Ramazanda beslenme konusunda doğru bilinen yanlışlar hakkında da bilgi veren Diyetisyen Aslantaş, "Ramazan ayında oruç tutanların yaptığı bir yanlış ’Geç yemek yer yatarım, böylelikle sahura kalkmam’ düşüncesidir. Bu durumun onlarca zararı bulunmaktadır. Gece yemek yiyerek yatmak, vücudun gereksiz yere çalışmasına, bir sonraki gün iftarda daha fazla yemek yemeye, gün içinde halsiz hissetmeye neden olacaktır. Ramazan’da tek öğün beslenmek kansızlık, saç dökülmesi, kemik erimesi, kas yıkımı ve zayıflık gibi problemleri de beraberinde getirecektir. Doğru bilinen bir diğer yanlış ise yağlı yiyeceklerden bolca tüketmektir. Zararlı yağlar içeren gıdalar sindirimi en güç gıdalardandır. Bu kişinin gün içinde mide yanması ve diğer sindirim sistemi problemleri yaşamasına neden olacaktır. Bu yüzden kızartma gibi yağ içeriği yüksek olan yemekler ve soslu-kremalı gıdalardan uzak durulmalıdır. Özellikle bu süreçte metabolizma hızı yavaşlayabilir. Metabolizma hızının yavaşlaması ve yağlı yiyeceklerin tüketimi hızlı kilo artışını beraberinde getirir. Ayrıca bu dönemde buharda, haşlama, ızgara, fırında gibi pişirme yöntemler kullanılmalıdır. İnsan vücudunun büyük bir kısmı sudan oluşur. Ramazan ayında ise oruç tutarken aşırı su kaybederiz. İftarda bu suyun yerine konulmaması halsizlik, baş ağrısı, kas krampları ve konsantrasyon bozuklukları gibi nedenleri beraberinde getirmektedir. Bu yüzden iftar ile sahur arasında mutlaka ama mutlaka 2-2,5 litre su içmeye özen gösterilmelidir. Pide ve hamur işleri önemli bir karbonhidrat kaynağıdır. aşırı derecede yememek gerekir. Bu durum hem kilo problemlerine neden olacak hem de vitamin ve mineral açısından zengin besinleri tüketmemizi engelleyecektir. Sağlıklı olduğunu düşünerek bol miktarda meyve tüketmek de hiç tüketmemek oldukça zararlıdır. Lif, antioksidanlar ve vitaminler açısından zengin olan meyveler oldukça önemlidir. Bu yüzden iftarda 2 porsiyonu geçmeyecek miktarda tüketilmelidir. ’Ramazan geldi, hoş geldi. Baklava tepsisi boş geldi’ sözünü bilirsiniz. Ramazan deyince geleneklerimizde önce tatlı akla gelir. Tatlıların unlu ve yağlı gıdalar olduğu unutulmamalıdır. Bu doğrultuda sütlü ve meyveli tatlılar tercih edilmelidir. Fakat her tatlının karbonhidrat açısından zengin olduğu da bilinmelidir. Bu doğrultuda haftada iki kereden fazla olmayacak şekilde tatlı tüketilmelidir." gibi tavsiye ve uyarılara bulundu.
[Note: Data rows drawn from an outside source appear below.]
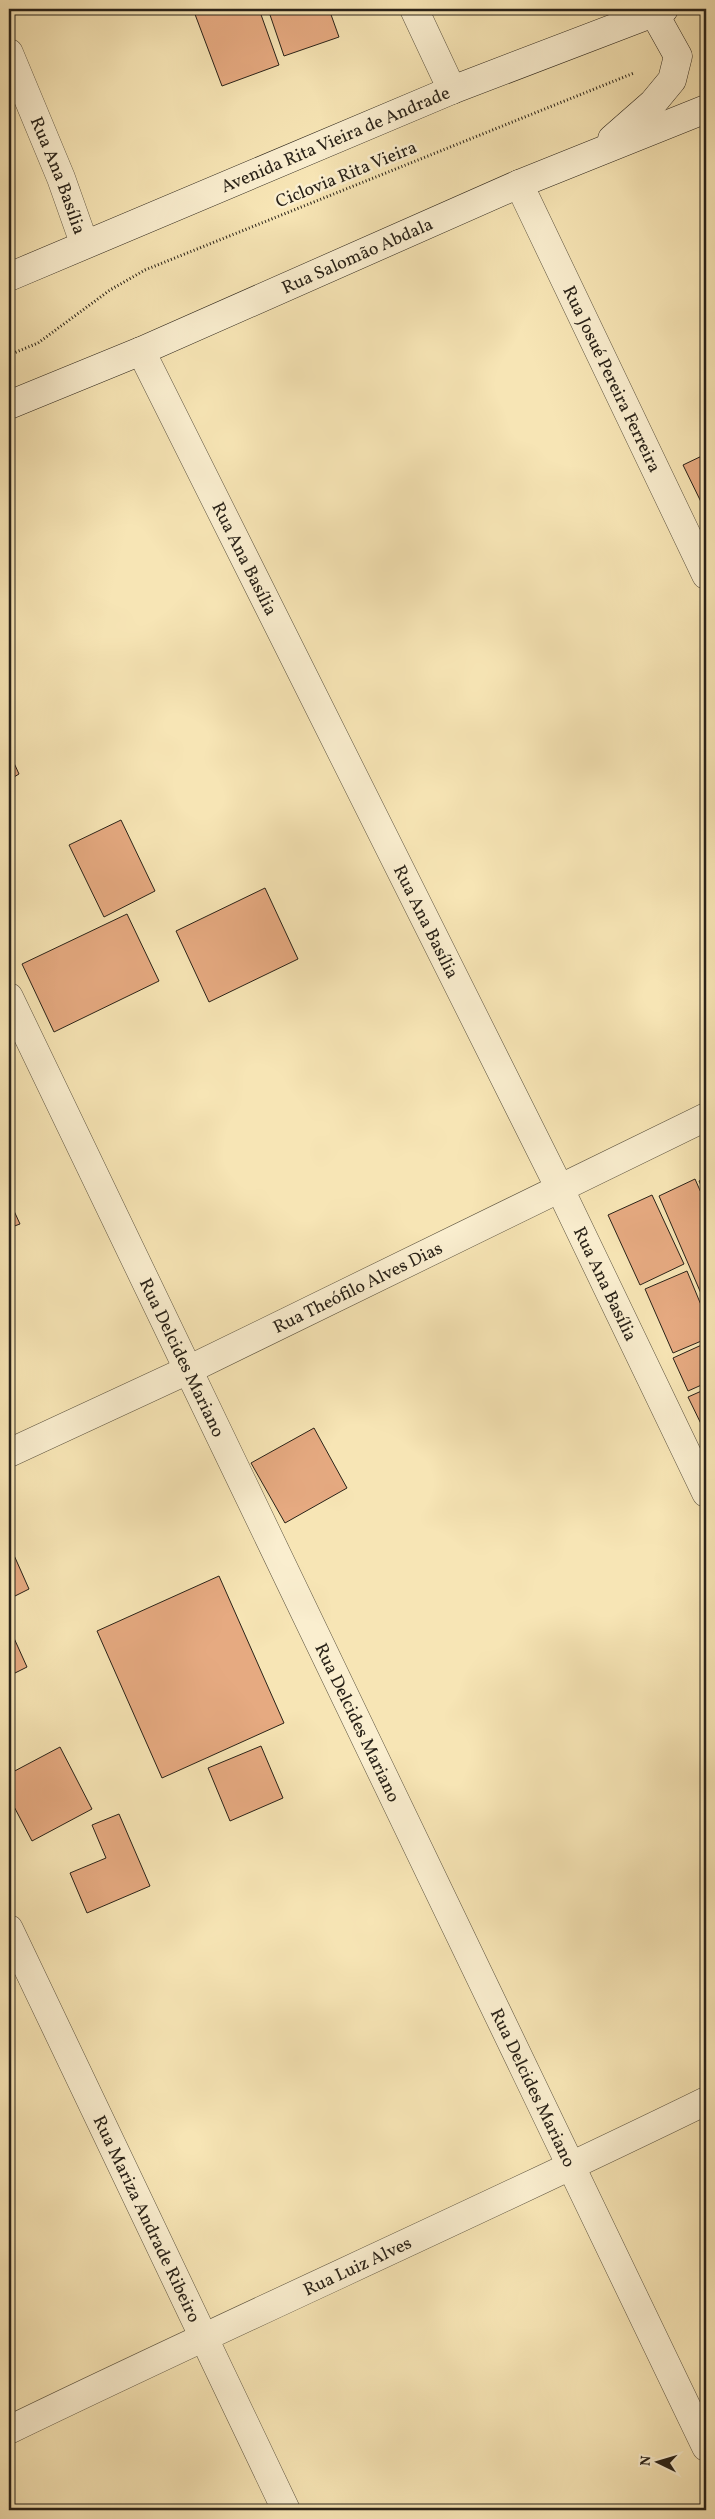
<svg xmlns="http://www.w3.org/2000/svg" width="715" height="2519" font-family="Vollkorn,serif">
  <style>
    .building { fill: #e6aa81; stroke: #292218 }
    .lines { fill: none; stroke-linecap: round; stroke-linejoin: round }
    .street-casing { stroke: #5c533f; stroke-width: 29 }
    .secondary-casing { stroke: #292218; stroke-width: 29 }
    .path { stroke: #292218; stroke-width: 3; stroke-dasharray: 1 2.5; stroke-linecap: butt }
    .street { stroke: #faeecf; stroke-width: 28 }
    .secondary { stroke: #faeecf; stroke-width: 28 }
    .labels { text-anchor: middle; stroke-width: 5; stroke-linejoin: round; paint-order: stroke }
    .street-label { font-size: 18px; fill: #292218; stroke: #faeecf }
  </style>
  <rect width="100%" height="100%" fill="#f7e5b5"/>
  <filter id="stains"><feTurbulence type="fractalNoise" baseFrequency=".004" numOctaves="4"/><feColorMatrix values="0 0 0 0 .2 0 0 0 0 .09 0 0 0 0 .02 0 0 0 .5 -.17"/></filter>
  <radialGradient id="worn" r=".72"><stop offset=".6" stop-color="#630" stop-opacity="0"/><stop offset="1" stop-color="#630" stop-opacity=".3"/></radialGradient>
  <path class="building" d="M 193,9 L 259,9 L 279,65 L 222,86 Z
    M 268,9 L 329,9 L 339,37 L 284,56 Z
    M 706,454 L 706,505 L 703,506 L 683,465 Z
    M 9,752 L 19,774 L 9,780 Z
    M 121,820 L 155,891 L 104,917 L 69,845 Z
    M 265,888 L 298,959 L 209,1002 L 176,931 Z
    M 127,914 L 159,981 L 54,1032 L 22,964 Z
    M 706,1177 L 706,1197 L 699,1181 Z
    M 695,1179 L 706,1204 L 706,1305 L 659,1196 Z
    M 652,1195 L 684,1264 L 640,1285 L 608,1215 Z
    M 9,1200 L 20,1224 L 9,1228 Z
    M 687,1271 L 706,1317 L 706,1339 L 673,1353 L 645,1289 Z
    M 706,1343 L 706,1383 L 688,1391 L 673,1358 Z
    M 706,1389 L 706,1428 L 704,1430 L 688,1397 Z
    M 314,1428 L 347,1488 L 285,1523 L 251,1463 Z
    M 9,1544 L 29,1589 L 9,1599 Z
    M 219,1576 L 284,1723 L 162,1778 L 97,1631 Z
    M 9,1627 L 27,1667 L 9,1676 Z
    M 261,1746 L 283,1798 L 230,1821 L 208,1768 Z
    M 60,1747 L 92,1809 L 32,1841 L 9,1797 L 9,1774 Z
    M 119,1814 L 150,1886 L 87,1913 L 70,1873 L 106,1858 L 92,1825 Z"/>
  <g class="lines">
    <g class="street-casing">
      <g id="street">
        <path d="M 414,9 L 452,90"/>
        <path id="s1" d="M 9,53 L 61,178 L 84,243"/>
        <path id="s2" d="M 519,184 L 706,575"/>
        <path id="s3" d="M 141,351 L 560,1189 L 706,1493"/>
        <path id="s4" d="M 9,997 L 706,2447"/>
        <path id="s5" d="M 9,1453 L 188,1370 L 706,1117"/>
        <path id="s6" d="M 9,1929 L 286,2510"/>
        <path id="s7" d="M 9,2430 C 240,2318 475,2214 706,2101"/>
      </g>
    </g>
    <g class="secondary-casing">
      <g id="secondary">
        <path d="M 612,139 L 653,103 L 672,80 L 678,56 L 654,13"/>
        <path id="s8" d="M 9,277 L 452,90 L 664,9"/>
        <path id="s9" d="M 9,405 L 141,351 L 519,184 L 706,109"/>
      </g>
    </g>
    <path class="path" d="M 9,355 L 38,343 L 110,290 L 145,270 L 634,73"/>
    <use href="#street" class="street"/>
    <use href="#secondary" class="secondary"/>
  </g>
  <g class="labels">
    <g class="street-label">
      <text dy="6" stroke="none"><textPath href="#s8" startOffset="354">Avenida Rita Vieira de Andrade</textPath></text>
      <text transform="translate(346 174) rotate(-22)" y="6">Ciclovia Rita Vieira</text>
      <text dy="6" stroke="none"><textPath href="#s1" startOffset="132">Rua Ana Basília</textPath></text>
      <text dy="6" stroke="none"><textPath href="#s9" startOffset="379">Rua Salomão Abdala</textPath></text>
      <text dy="6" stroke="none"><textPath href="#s2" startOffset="216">Rua Josué Pereira Ferreira</textPath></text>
      <text dy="6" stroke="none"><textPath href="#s3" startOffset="232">Rua Ana Basília</textPath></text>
      <text dy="6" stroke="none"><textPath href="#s3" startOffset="638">Rua Ana Basília</textPath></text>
      <text dy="6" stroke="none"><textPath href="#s3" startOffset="1042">Rua Ana Basília</textPath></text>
      <text dy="6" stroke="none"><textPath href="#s5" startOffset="386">Rua Theófilo Alves Dias</textPath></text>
      <text dy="6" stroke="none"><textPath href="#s4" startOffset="400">Rua Delcides Mariano</textPath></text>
      <text dy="6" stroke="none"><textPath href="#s4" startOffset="805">Rua Delcides Mariano</textPath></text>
      <text dy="6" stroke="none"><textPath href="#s4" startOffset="1210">Rua Delcides Mariano</textPath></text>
      <text dy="6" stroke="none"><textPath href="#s6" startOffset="321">Rua Mariza Andrade Ribeiro</textPath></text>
      <text dy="6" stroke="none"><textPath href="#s7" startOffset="385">Rua Luiz Alves</textPath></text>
    </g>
  </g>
  <rect width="715" height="2519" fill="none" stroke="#f7e5b5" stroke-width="30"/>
  <rect x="10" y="10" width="695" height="2499" fill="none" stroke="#292218" stroke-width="2.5"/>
  <rect x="15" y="15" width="685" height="2489" fill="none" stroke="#292218"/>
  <g transform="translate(658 2462) rotate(275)" stroke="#faeecf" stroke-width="4" paint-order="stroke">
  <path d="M0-4L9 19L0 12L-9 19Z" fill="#292218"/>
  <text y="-8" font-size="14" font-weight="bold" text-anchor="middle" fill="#292218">N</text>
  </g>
  <rect width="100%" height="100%" filter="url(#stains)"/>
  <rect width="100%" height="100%" fill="url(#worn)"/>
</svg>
"İftardan sonra hafif bir yürüyüş yapılmalı"
En önemli bir yanlışın da iftar sonrasında hemen uyumak olduğunu vurgulayan Diyetisyen Aslantaş, "İftar sonrasında kan şekerinin aniden yükselmesi ve arkasından gelen uyku hissine aldanılmamalıdır. Bunun yerine yemekten 1 ile 1,5 saat sonra 30-40 dakikalık hafif bir yürüyüş kalp sağlığınızı, tansiyonunuzu ve kan şekerinizi pozitif yönde destekleyecektir. İftar yaparken asıl odaklanılması gereken nokta miktar değil besin değeridir. Bu doğrultuda porsiyon kontrolü elden bırakılmamalı ve tüketilen yiyeceklerin besin değeri açısından zengin olmasına önem verilmelidir." diyerek imsak vaktine sahur yapılarak sonrasında uyunmamasının vücut için sağlıklı olduğunu söyledi.